▶ [JOB ITEM]
Go through the material and copy every line in which "деятельность" appears.

▶ [MATERIAL FOR THIS EXERCISE]
-*-*-
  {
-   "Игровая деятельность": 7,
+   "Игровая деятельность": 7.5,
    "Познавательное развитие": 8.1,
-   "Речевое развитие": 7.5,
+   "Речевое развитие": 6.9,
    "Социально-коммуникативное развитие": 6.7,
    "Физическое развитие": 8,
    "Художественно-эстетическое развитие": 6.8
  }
-*-*-
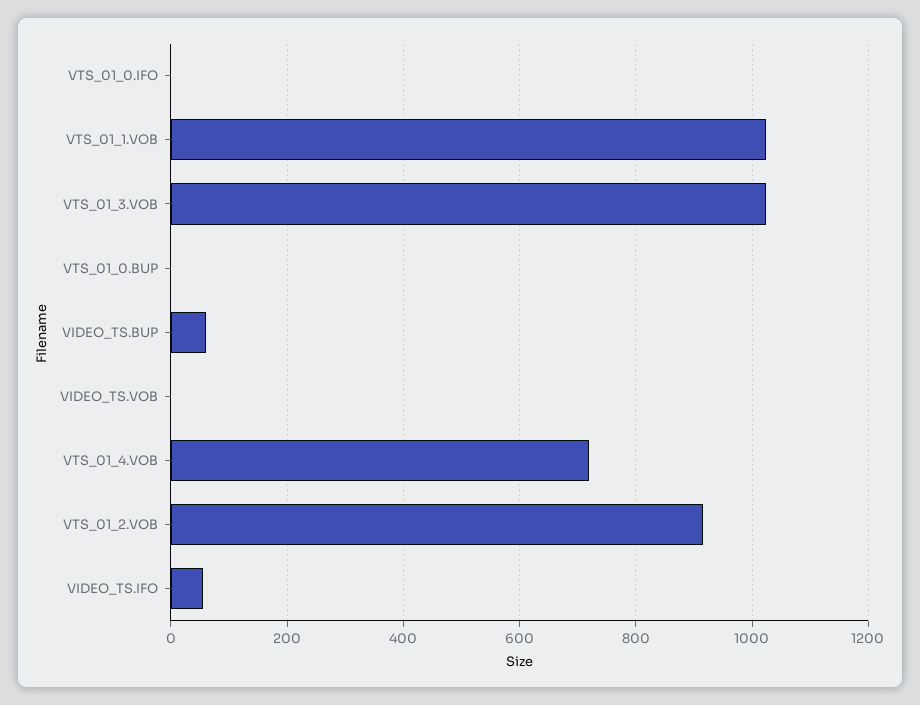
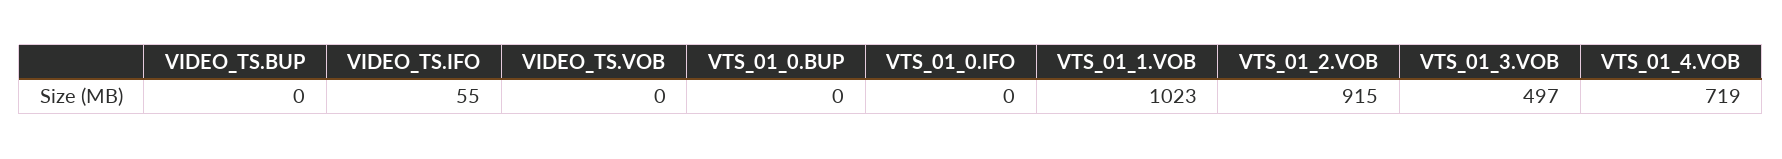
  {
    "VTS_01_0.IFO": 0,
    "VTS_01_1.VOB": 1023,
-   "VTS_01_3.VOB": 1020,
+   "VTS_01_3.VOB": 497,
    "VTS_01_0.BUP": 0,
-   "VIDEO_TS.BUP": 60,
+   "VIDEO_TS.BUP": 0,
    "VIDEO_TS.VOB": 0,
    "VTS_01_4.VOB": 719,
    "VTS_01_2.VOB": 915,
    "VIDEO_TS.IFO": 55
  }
-*-*-
▶ [ANSWER BOX]
-   "Игровая деятельность": 7,
+   "Игровая деятельность": 7.5,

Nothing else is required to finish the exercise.